Text shown
···

How long can Mitch McConnell stay up on that high wire? 

On his right, the Senate Minority Leader is juggling the prospect of another Trump campaign and a party bent on intensifying divisive social issues.

To his left, he is trying to get a grip on center-right suburban voters to regain his balance. But the suburbanites are running away, repulsed by the culture wars that excite his party’s base.  

McConnell described his predicament earlier this month by saying, “It’s no secret that we’ve lost ground in suburban areas.” 

He recently admitted to a desperate effort to reach suburban voters by backing a meager gun control bill.  

But violent crime is inextricably tied to easy access to guns — something McConnell’s party refuses to confront. In fact, even the wimpy recent bill was opposed by most of his Senate Republican conference. 

Huge majorities of Americans, including suburban voters, want real gun control, including background checks and total bans on the sale of assault weapons. 

McConnell is losing his political balance because he doesn’t want the midterms to be decided by Trump and right-wing culture war issues. He wants the midterms to be a referendum on President Biden.  

In the last few weeks, however, the political ground has shifted badly for McConnell. 

The findings of a New York Times/Siena College survey “suggest that the wave of mass shootings and the recent Supreme Court decision to overturn Roe v. Wade have at least temporarily insulated the Democrats from an otherwise hostile national political environment while energizing the [Democrats’] predominantly liberal activist base,” the Times reported last week. 

Similar results were revealed by left-leaning pollsters Navigator Research after the May leak of the Supreme Court’s decision. 

The poll found “half of American believe Republicans are focused on the wrong things.”

···

Recorded data
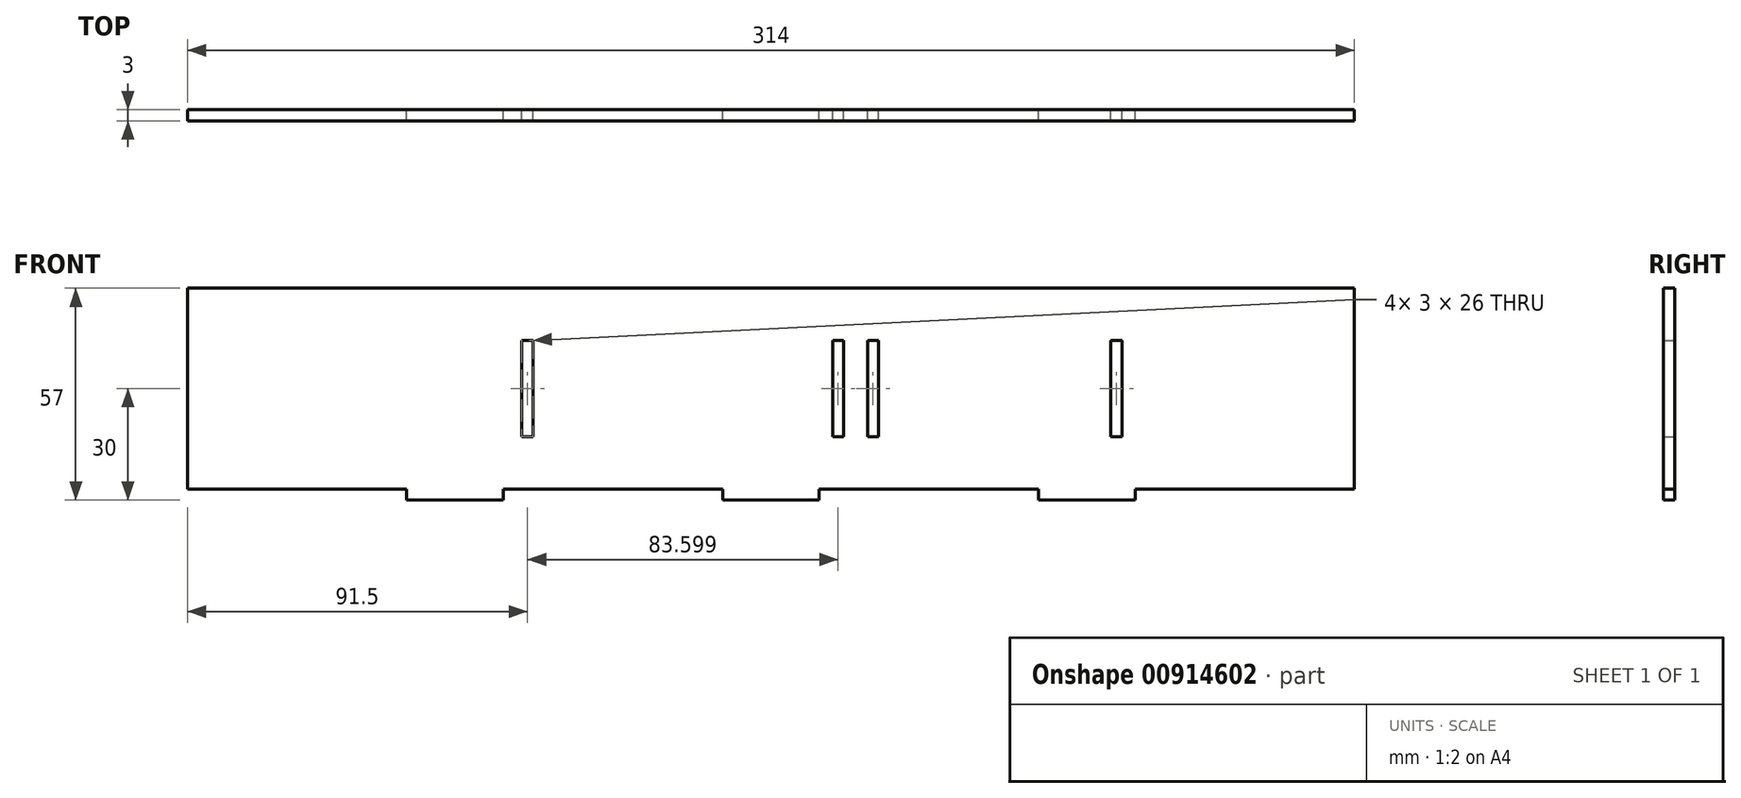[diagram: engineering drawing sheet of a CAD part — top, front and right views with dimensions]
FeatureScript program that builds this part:
annotation { "Feature Type Name" : "Feature", "Feature Type Description" : "" }
export const myFeature = defineFeature(function(context is Context, id is Id, definition is map)
    precondition{}
    {
        {
            var Q0;
            Q0=qCreatedBy(makeId("Front.planeOp"),FACE);
            var sketch = newSketch(context, id + "F0", { "sketchPlane" : qUnion([Q0])});
            skLineSegment(sketch, "E0.bottom", {"start": v(98, -28.5) * mm, "end": v(72, -28.5) * mm});
            skLineSegment(sketch, "E0.top", {"start": v(157, 28.5) * mm, "end": v(-157, 28.5) * mm});
            skLineSegment(sketch, "E0.left", {"start": v(157, -25.5) * mm, "end": v(157, 28.5) * mm});
            skLineSegment(sketch, "E0.right", {"start": v(-157, -25.5) * mm, "end": v(-157, 28.5) * mm});
            skPoint(sketch, "E0.middle", {"position": v(0, 0) * mm});
            skLineSegment(sketch, "E1", {"start": v(-157, -25.5) * mm, "end": v(-98, -25.5) * mm});
            skLineSegment(sketch, "E2", {"start": v(-98, -25.5) * mm, "end": v(-98, -28.5) * mm});
            skLineSegment(sketch, "E3", {"start": v(-72, -25.5) * mm, "end": v(-72, -28.5) * mm});
            skLineSegment(sketch, "E4", {"start": v(-13, -25.5) * mm, "end": v(-13, -28.5) * mm});
            skLineSegment(sketch, "E5", {"start": v(13, -25.5) * mm, "end": v(13, -28.5) * mm});
            skLineSegment(sketch, "E6", {"start": v(72, -25.5) * mm, "end": v(72, -28.5) * mm});
            skLineSegment(sketch, "E7", {"start": v(98, -25.5) * mm, "end": v(98, -28.5) * mm});
            skPoint(sketch, "E8.orphan", {"position": v(-157, -28.5) * mm});
            skLineSegment(sketch, "E9.trimOffspring", {"start": v(-72, -25.5) * mm, "end": v(-13, -25.5) * mm});
            skLineSegment(sketch, "E10.trimOffspring", {"start": v(-72, -28.5) * mm, "end": v(-98, -28.5) * mm});
            skLineSegment(sketch, "E11.trimOffspring", {"start": v(13, -25.5) * mm, "end": v(72, -25.5) * mm});
            skLineSegment(sketch, "E12.trimOffspring", {"start": v(13, -28.5) * mm, "end": v(-13, -28.5) * mm});
            skLineSegment(sketch, "E13.trimOffspring", {"start": v(98, -25.5) * mm, "end": v(157, -25.5) * mm});
            skPoint(sketch, "E14.orphan", {"position": v(157, -28.5) * mm});
            skLineSegment(sketch, "E15", {"start": v(19.6, 14.5) * mm, "end": v(19.6, -11.5) * mm});
            skLineSegment(sketch, "E16", {"start": v(16.6, 14.5) * mm, "end": v(16.6, -11.5) * mm});
            skLineSegment(sketch, "E17", {"start": v(16.6, 14.5) * mm, "end": v(19.6, 14.5) * mm});
            skLineSegment(sketch, "E18", {"start": v(16.6, -11.5) * mm, "end": v(19.6, -11.5) * mm});
            skLineSegment(sketch, "E19", {"start": v(-67, 14.5) * mm, "end": v(-67, -11.5) * mm});
            skLineSegment(sketch, "E20", {"start": v(-64, 14.5) * mm, "end": v(-64, -11.5) * mm});
            skLineSegment(sketch, "E21", {"start": v(-64, 14.5) * mm, "end": v(-67, 14.5) * mm});
            skLineSegment(sketch, "E22", {"start": v(-67, -11.5) * mm, "end": v(-64, -11.5) * mm});
            skLineSegment(sketch, "E23", {"start": v(26, 14.5) * mm, "end": v(26, -11.5) * mm});
            skLineSegment(sketch, "E24", {"start": v(29, 14.5) * mm, "end": v(29, -11.5) * mm});
            skLineSegment(sketch, "E25", {"start": v(26, 14.5) * mm, "end": v(29, 14.5) * mm});
            skLineSegment(sketch, "E26", {"start": v(26, -11.5) * mm, "end": v(29, -11.5) * mm});
            skLineSegment(sketch, "E27", {"start": v(91.5, 14.5) * mm, "end": v(91.5, -11.5) * mm});
            skLineSegment(sketch, "E28", {"start": v(94.5, 14.5) * mm, "end": v(94.5, -11.5) * mm});
            skLineSegment(sketch, "E29", {"start": v(91.5, 14.5) * mm, "end": v(94.5, 14.5) * mm});
            skLineSegment(sketch, "E30", {"start": v(91.5, -11.5) * mm, "end": v(94.5, -11.5) * mm});
            skPoint(sketch, "E30.startSnap0", {"position": v(91.5, 1.5) * mm});
            skPoint(sketch, "E31.orphan", {"position": v(91.5, 28.5) * mm});
            skPoint(sketch, "E32.orphan", {"position": v(94.5, -25.5) * mm});
            skPoint(sketch, "E33.orphan", {"position": v(91.5, -25.5) * mm});
            skSolve(sketch);
        }
        {
            var Q0;
            Q0 = qSketchRegion(id + "F0", true);
            extrude(context, id + "F1", {"entities" : qUnion([Q0]), "depth" : 3 * mm, "offsetDistance" : 25 * mm});
        }
    });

···

Aim A
In the McConnell piece, write out the stretch from "But violent crime is inextricably tied" through "of assault weapons." again, putting "weak" in place of "wimpy".
Aim B
Answer yes or no for each statement about the McConnell piece, and quote the words from it that settle each one: (i) McConnell said his party has lost ground in suburban areas. (ii) Most of the Senate Republican conference supported the recent gun bill. (iii) McConnell wants the midterms to be a referendum on President Biden.
Aim C
Keep writing the McConnell piece, starting right after its last sentence.

Exercise output A
But violent crime is inextricably tied to easy access to guns — something McConnell’s party refuses to confront. In fact, even the weak recent bill was opposed by most of his Senate Republican conference. 

Huge majorities of Americans, including suburban voters, want real gun control, including background checks and total bans on the sale of assault weapons.

Exercise output B
(i) Yes: "It’s no secret that we’ve lost ground in suburban areas."
(ii) No: "even the wimpy recent bill was opposed by most of his Senate Republican conference."
(iii) Yes: "He wants the midterms to be a referendum on President Biden."

Exercise output C
An earlier Navigator survey found voters shifting away from the GOP after being given “examples of culture war policies supported by Republicans, including book bans, restricting abortion rights, punishing companies that disagree with their views and more.”  

This means Republicans are increasingly vulnerable, according to Bryan Bennett, a pollster who advises Navigator, if Democrats “remind the public that the Republican Party is actively blocking a popular economic agenda from President Biden and Democrats in Congress while pushing deeply unfavorable and extreme positions on social issues.” 

Democrats currently have a prime example of the GOP’s misplaced focus. 

McConnell and his Senate Republicans are blocking a bill to lower prescription drug prices and extend subsidies for the Affordable Care Act. 

McConnell wants to deny Democrats the chance to take credit for helping Americans with a basic pocketbook issue. He is even willing to hold up a separate bill to improve U.S. competitiveness against China on the production of semiconductor chips in order to stop the bill to cut drug costs. 

This is a repeat of the obstruction strategy used by McConnell to block President Obama’s legislative agenda. 

But this time, McConnell is the one being unbalanced because he needs suburban voters in swing states across the nation this fall. Those voters will likely decide competitive Senate races in Georgia, Pennsylvania, Colorado, Wisconsin, Nevada and Arizona. 

Meanwhile, Trump is hinting he will soon announce a new campaign for president.  

The media storm around that prospective campaign will make the midterms even less about President Biden and more about the “Ultra-MAGA” extremists.  

If Trump is officially back in campaign mode, McConnell will be further unbalanced. Extremism will reign among Republican voters who have taken a culture-war loyalty oath to Trump’s egotistical fiction that Democrats stole the 2020 election. 

Sixty-one percent of Republicans still buy the “Big Lie” about the election, according to the Times poll. And 72 percent of Republicans say the Jan. 6, 2021, mob violence by Trump supporters at the U.S. Capitol was nothing more than an overly zealous protest. 

Meanwhile, the Jan. 6 investigation is picking up speed as more Republican witnesses testify to the extremist violence orchestrated by Trump in his attempt to stay in office.  

McConnell has been up on the high wire before. 

Trump and his numerous controversies cost the GOP the House in 2018 and the Senate in 2020. 

Before that, McConnell was storm-tossed by right-wing populism under the Tea Party banner and opposition to the Affordable Care Act, also known as ObamaCare.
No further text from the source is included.